JOB ITEM: Tally the lines in the data below where the word "desde" appears, and give the tally alone.

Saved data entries
-- -- --
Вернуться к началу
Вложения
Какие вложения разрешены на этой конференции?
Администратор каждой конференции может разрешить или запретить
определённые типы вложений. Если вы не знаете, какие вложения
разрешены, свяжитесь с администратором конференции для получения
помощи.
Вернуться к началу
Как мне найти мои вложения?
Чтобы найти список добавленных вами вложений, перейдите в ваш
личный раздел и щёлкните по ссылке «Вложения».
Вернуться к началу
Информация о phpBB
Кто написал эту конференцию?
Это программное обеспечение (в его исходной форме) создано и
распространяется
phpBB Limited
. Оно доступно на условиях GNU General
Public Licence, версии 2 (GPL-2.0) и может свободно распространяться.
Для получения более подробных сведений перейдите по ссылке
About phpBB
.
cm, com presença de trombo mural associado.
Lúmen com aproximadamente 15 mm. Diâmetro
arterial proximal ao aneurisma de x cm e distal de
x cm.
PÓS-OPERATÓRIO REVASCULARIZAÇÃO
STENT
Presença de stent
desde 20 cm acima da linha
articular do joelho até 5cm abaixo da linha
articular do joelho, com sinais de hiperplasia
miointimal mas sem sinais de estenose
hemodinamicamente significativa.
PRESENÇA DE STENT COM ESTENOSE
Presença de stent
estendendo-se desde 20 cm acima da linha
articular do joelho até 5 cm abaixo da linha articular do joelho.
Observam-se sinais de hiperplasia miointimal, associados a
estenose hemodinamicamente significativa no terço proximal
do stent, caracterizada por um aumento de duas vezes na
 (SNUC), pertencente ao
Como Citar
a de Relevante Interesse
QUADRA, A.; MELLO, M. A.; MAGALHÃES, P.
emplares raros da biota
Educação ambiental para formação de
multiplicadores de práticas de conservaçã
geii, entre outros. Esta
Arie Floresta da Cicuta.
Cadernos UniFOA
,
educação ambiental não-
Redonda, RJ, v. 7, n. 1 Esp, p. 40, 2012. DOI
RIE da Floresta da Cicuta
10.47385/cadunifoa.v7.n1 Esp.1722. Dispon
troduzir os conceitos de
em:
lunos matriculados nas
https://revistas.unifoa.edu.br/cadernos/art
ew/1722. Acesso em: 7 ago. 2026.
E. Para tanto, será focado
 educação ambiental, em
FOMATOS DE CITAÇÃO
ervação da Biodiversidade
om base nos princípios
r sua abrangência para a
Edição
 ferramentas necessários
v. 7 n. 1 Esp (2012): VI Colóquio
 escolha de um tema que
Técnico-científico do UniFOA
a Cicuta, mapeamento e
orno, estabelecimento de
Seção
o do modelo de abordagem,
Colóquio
-- -- --
YOUR RESPONSE: 2